2. Replacing dlls with unstripped ones (not sure if this is actually true)
------------------------------------
You could also try to manually copy the relevant .dlls and .exes over from
<mxe-octave>/octave or from somewhere in
<mxe-octave>/usr/.../i686-mingw64.../bin. 
AFAIR somewhere in the mxe-octave source tree, after building the
installer/archive, they still exist in unstripped form. Maybe even in
<mxe-octave>/dist/octave-3.8.1 or so?
If you find them (compare their sizes versus the ones in your installation),
I think you can simply swap them into the place of the stripped ones in your
Octave installation. They are three liboct*.dll files and the various
octave*.exe files in bin/, plus the various .oct files in libexec/ and lib/.

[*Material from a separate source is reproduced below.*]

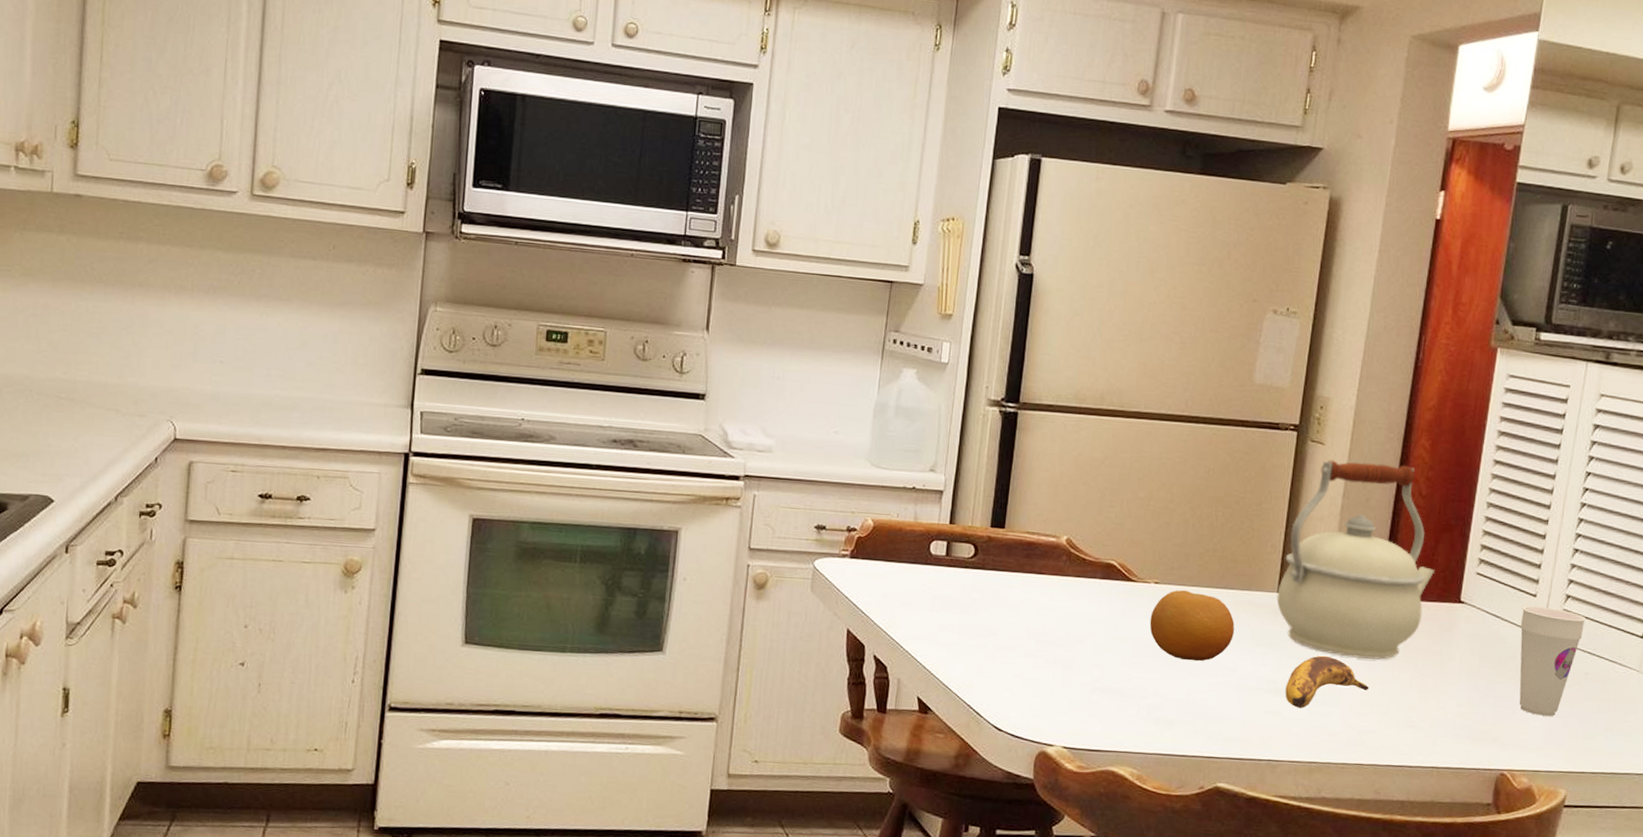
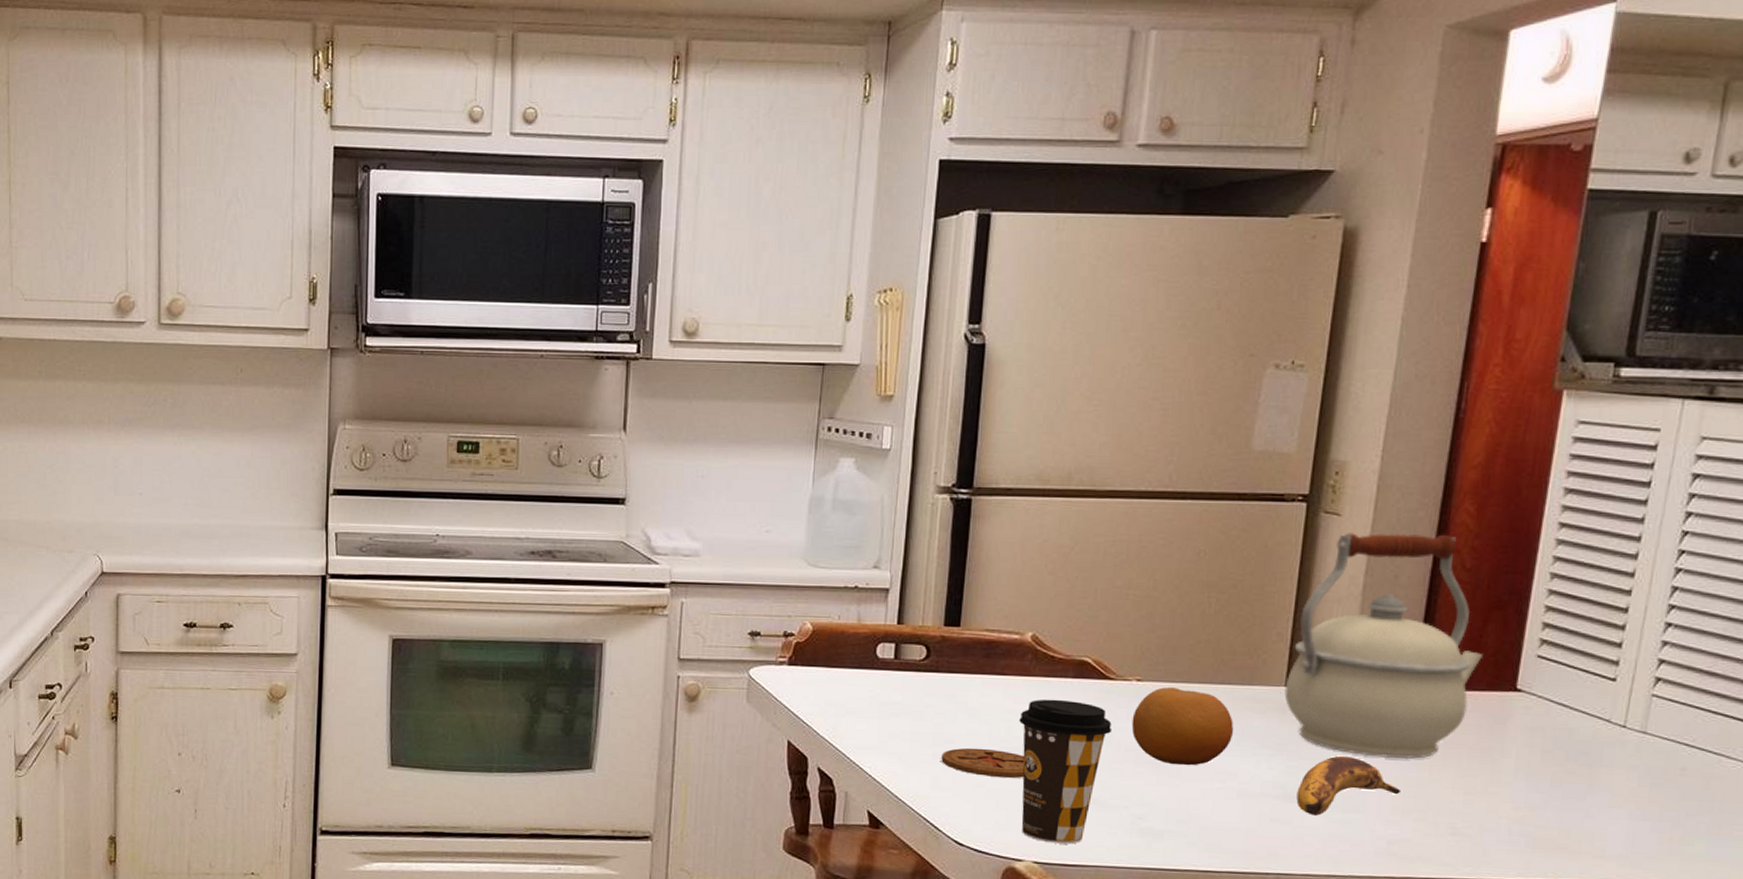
coaster: none [984,640,1058,670] -> present [941,747,1025,779]
coffee cup: none [1053,597,1133,731] -> present [1019,699,1113,844]
cup: present [1519,605,1586,716] -> none [1593,691,1682,820]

To get a backtrace you'd need to setup a basic MinGW/MSYS setup in Windows
as outlined for the first steps of natively building an mxe-octave binary.
Once you have that, you can add the path to the installed Octave-3.8.1/bin
to the path in an MSYS/MinGW shell:
export PATH=/c/octave/octave-3.8.1/bin:$PATH:
(note drive syntax, here /c/ for c:\ ) and semicolon for path separator)
and then run octave in the debugger, along the lines of:

gdb octave-gui
run

<octave commands>

...and after a segfault:

bt

for the backtrace.

If this doesn't give clear pointers where the segfault occurs (e.g., when
you see something like "no symbols" in the backtrace) the segfault may have
happened somewhere in the dependencies. 
You might assess which dependency it is and then you can try to build that
with debug symbols. But I'm afraid that could be a bit harder.... so first
try to get started using the above hints.